BEGIN Supplied entries

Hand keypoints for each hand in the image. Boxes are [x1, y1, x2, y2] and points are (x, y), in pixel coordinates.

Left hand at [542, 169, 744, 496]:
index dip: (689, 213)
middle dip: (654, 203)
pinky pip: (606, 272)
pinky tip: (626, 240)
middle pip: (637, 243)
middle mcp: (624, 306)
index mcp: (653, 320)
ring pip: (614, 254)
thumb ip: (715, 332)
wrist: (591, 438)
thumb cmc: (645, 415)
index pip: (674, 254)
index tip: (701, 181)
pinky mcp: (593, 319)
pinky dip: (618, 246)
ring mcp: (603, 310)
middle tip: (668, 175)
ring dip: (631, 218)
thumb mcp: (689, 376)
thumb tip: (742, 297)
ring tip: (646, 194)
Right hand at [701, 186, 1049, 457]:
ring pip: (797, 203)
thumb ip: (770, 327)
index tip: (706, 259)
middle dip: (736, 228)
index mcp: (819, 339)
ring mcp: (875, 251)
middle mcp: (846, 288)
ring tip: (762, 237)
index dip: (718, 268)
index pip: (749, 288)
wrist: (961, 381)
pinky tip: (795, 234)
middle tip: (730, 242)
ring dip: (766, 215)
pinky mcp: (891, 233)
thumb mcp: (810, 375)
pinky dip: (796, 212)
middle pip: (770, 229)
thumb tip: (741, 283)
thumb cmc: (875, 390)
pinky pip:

END Supplied entries

What you need to do: Above are the records. Copy the lines beginning at the one that has "index tip: (701, 181)" and ending with the one that has "ring pip: (797, 203)", unchanged.

Exercise solution:
index tip: (701, 181)
pinky mcp: (593, 319)
pinky dip: (618, 246)
ring mcp: (603, 310)
middle tip: (668, 175)
ring dip: (631, 218)
thumb mcp: (689, 376)
thumb tip: (742, 297)
ring tip: (646, 194)
Right hand at [701, 186, 1049, 457]:
ring pip: (797, 203)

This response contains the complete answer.